(Your instructions) Every line of the records below should be restated exactly.

(Input material)
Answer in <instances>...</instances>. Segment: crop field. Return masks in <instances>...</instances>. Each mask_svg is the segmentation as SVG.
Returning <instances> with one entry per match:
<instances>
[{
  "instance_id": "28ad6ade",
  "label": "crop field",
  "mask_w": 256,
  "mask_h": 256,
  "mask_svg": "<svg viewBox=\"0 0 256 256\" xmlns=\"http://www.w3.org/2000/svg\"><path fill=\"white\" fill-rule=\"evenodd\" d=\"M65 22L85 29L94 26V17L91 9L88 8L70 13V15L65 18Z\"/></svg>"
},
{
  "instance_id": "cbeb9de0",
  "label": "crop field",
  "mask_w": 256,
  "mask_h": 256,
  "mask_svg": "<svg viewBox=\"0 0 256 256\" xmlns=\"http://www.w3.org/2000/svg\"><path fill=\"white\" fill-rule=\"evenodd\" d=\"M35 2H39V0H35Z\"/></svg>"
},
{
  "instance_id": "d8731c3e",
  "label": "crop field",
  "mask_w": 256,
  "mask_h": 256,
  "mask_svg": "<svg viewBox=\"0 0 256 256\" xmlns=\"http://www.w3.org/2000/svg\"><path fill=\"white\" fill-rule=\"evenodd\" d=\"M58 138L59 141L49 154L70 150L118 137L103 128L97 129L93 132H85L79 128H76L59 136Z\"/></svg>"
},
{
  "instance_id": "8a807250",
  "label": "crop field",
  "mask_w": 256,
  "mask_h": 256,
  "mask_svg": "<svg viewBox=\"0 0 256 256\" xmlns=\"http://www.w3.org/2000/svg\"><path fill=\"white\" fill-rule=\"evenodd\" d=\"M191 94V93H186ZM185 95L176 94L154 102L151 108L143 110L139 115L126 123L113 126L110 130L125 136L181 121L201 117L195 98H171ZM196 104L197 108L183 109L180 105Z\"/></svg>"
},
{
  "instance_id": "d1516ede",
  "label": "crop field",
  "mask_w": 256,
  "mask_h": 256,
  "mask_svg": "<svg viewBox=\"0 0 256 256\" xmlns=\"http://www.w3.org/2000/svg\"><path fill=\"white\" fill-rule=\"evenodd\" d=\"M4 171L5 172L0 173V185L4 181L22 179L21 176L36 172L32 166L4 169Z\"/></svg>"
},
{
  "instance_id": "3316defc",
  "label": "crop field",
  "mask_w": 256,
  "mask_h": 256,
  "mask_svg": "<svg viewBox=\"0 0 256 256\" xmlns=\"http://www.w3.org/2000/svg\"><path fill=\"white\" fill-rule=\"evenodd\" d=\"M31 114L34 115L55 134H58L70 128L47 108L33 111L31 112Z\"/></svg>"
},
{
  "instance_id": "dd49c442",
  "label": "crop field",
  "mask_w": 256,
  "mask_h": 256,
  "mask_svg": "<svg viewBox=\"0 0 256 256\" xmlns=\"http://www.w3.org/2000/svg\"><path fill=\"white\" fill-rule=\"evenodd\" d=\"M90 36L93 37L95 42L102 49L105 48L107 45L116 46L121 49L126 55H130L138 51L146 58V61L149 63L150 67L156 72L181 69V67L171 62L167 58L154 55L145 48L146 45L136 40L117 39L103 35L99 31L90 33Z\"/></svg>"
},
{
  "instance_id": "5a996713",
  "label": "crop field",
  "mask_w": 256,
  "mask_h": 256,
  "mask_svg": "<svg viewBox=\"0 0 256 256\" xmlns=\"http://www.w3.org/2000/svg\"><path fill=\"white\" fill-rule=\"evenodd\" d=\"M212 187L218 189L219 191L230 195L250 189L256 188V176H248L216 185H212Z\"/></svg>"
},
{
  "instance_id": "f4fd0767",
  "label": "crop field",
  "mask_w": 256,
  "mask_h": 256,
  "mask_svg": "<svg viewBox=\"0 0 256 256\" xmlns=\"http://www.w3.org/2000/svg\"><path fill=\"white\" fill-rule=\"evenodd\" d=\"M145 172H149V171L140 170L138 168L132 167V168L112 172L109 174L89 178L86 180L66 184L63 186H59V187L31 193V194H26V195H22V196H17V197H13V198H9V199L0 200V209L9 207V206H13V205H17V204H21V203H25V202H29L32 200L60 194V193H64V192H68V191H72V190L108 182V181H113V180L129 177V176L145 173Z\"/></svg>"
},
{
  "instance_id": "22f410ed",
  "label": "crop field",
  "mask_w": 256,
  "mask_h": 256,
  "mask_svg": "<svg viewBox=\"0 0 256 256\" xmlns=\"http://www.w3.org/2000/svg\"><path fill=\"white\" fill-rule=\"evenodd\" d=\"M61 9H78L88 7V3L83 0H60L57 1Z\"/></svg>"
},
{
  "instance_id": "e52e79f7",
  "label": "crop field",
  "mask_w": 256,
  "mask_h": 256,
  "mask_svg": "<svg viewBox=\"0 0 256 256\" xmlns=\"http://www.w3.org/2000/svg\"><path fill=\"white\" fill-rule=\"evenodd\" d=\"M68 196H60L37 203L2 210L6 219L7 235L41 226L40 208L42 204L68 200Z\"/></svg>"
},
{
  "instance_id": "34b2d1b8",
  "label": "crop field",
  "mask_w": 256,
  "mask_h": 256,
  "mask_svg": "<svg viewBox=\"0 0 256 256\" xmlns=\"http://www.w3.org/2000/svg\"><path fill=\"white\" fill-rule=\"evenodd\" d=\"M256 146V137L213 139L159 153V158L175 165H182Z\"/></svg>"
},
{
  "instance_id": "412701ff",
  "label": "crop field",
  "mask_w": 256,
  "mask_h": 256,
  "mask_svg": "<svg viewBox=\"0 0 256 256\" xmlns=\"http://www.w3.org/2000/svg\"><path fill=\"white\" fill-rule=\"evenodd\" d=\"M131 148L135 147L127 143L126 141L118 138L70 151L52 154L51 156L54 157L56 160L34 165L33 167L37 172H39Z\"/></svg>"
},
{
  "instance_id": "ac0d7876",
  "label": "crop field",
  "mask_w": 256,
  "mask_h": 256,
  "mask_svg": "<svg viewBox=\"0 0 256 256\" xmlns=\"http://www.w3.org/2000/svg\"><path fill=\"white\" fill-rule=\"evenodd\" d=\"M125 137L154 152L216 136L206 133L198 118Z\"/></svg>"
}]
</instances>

(Task response)
Answer in <instances>...</instances>. Segment: crop field. Return masks in <instances>...</instances>. Each mask_svg is the segmentation as SVG.
Returning <instances> with one entry per match:
<instances>
[{
  "instance_id": "28ad6ade",
  "label": "crop field",
  "mask_w": 256,
  "mask_h": 256,
  "mask_svg": "<svg viewBox=\"0 0 256 256\" xmlns=\"http://www.w3.org/2000/svg\"><path fill=\"white\" fill-rule=\"evenodd\" d=\"M65 22L85 29L94 26V17L91 9L88 8L70 13V15L65 18Z\"/></svg>"
},
{
  "instance_id": "cbeb9de0",
  "label": "crop field",
  "mask_w": 256,
  "mask_h": 256,
  "mask_svg": "<svg viewBox=\"0 0 256 256\" xmlns=\"http://www.w3.org/2000/svg\"><path fill=\"white\" fill-rule=\"evenodd\" d=\"M35 2H39V0H35Z\"/></svg>"
},
{
  "instance_id": "d8731c3e",
  "label": "crop field",
  "mask_w": 256,
  "mask_h": 256,
  "mask_svg": "<svg viewBox=\"0 0 256 256\" xmlns=\"http://www.w3.org/2000/svg\"><path fill=\"white\" fill-rule=\"evenodd\" d=\"M58 138L59 141L49 154L70 150L118 137L103 128L97 129L93 132H85L79 128H76L59 136Z\"/></svg>"
},
{
  "instance_id": "8a807250",
  "label": "crop field",
  "mask_w": 256,
  "mask_h": 256,
  "mask_svg": "<svg viewBox=\"0 0 256 256\" xmlns=\"http://www.w3.org/2000/svg\"><path fill=\"white\" fill-rule=\"evenodd\" d=\"M191 94V93H186ZM185 95L176 94L154 102L151 108L143 110L139 115L126 123L113 126L110 130L125 136L181 121L201 117L195 98H171ZM196 104L197 108L183 109L180 105Z\"/></svg>"
},
{
  "instance_id": "d1516ede",
  "label": "crop field",
  "mask_w": 256,
  "mask_h": 256,
  "mask_svg": "<svg viewBox=\"0 0 256 256\" xmlns=\"http://www.w3.org/2000/svg\"><path fill=\"white\" fill-rule=\"evenodd\" d=\"M4 171L5 172L0 173V185L4 181L22 179L21 176L36 172L32 166L4 169Z\"/></svg>"
},
{
  "instance_id": "3316defc",
  "label": "crop field",
  "mask_w": 256,
  "mask_h": 256,
  "mask_svg": "<svg viewBox=\"0 0 256 256\" xmlns=\"http://www.w3.org/2000/svg\"><path fill=\"white\" fill-rule=\"evenodd\" d=\"M31 114L34 115L55 134H58L70 128L47 108L33 111L31 112Z\"/></svg>"
},
{
  "instance_id": "dd49c442",
  "label": "crop field",
  "mask_w": 256,
  "mask_h": 256,
  "mask_svg": "<svg viewBox=\"0 0 256 256\" xmlns=\"http://www.w3.org/2000/svg\"><path fill=\"white\" fill-rule=\"evenodd\" d=\"M90 36L93 37L95 42L102 49L105 48L107 45L116 46L121 49L126 55H130L138 51L146 58V61L149 63L150 67L156 72L181 69V67L171 62L167 58L154 55L145 48L146 45L136 40L117 39L103 35L99 31L90 33Z\"/></svg>"
},
{
  "instance_id": "5a996713",
  "label": "crop field",
  "mask_w": 256,
  "mask_h": 256,
  "mask_svg": "<svg viewBox=\"0 0 256 256\" xmlns=\"http://www.w3.org/2000/svg\"><path fill=\"white\" fill-rule=\"evenodd\" d=\"M212 187L218 189L219 191L230 195L250 189L256 188V176H248L216 185H212Z\"/></svg>"
},
{
  "instance_id": "f4fd0767",
  "label": "crop field",
  "mask_w": 256,
  "mask_h": 256,
  "mask_svg": "<svg viewBox=\"0 0 256 256\" xmlns=\"http://www.w3.org/2000/svg\"><path fill=\"white\" fill-rule=\"evenodd\" d=\"M145 172H149V171L140 170L138 168L132 167V168L112 172L109 174L89 178L86 180L66 184L63 186H59V187L31 193V194H26V195H22V196H17V197H13V198H9V199L0 200V209L9 207V206H13V205H17V204H21V203H25V202H29L32 200L60 194V193H64V192H68V191H72V190L108 182V181H113V180L129 177V176L145 173Z\"/></svg>"
},
{
  "instance_id": "22f410ed",
  "label": "crop field",
  "mask_w": 256,
  "mask_h": 256,
  "mask_svg": "<svg viewBox=\"0 0 256 256\" xmlns=\"http://www.w3.org/2000/svg\"><path fill=\"white\" fill-rule=\"evenodd\" d=\"M61 9H78L88 7V3L83 0H60L57 1Z\"/></svg>"
},
{
  "instance_id": "e52e79f7",
  "label": "crop field",
  "mask_w": 256,
  "mask_h": 256,
  "mask_svg": "<svg viewBox=\"0 0 256 256\" xmlns=\"http://www.w3.org/2000/svg\"><path fill=\"white\" fill-rule=\"evenodd\" d=\"M68 196H60L37 203L2 210L6 219L7 235L41 226L40 208L42 204L68 200Z\"/></svg>"
},
{
  "instance_id": "34b2d1b8",
  "label": "crop field",
  "mask_w": 256,
  "mask_h": 256,
  "mask_svg": "<svg viewBox=\"0 0 256 256\" xmlns=\"http://www.w3.org/2000/svg\"><path fill=\"white\" fill-rule=\"evenodd\" d=\"M256 146V137L213 139L159 153V158L175 165H182Z\"/></svg>"
},
{
  "instance_id": "412701ff",
  "label": "crop field",
  "mask_w": 256,
  "mask_h": 256,
  "mask_svg": "<svg viewBox=\"0 0 256 256\" xmlns=\"http://www.w3.org/2000/svg\"><path fill=\"white\" fill-rule=\"evenodd\" d=\"M131 148L135 147L127 143L126 141L118 138L70 151L52 154L51 156L54 157L56 160L34 165L33 167L37 172H39Z\"/></svg>"
},
{
  "instance_id": "ac0d7876",
  "label": "crop field",
  "mask_w": 256,
  "mask_h": 256,
  "mask_svg": "<svg viewBox=\"0 0 256 256\" xmlns=\"http://www.w3.org/2000/svg\"><path fill=\"white\" fill-rule=\"evenodd\" d=\"M125 137L154 152L216 136L206 133L198 118Z\"/></svg>"
}]
</instances>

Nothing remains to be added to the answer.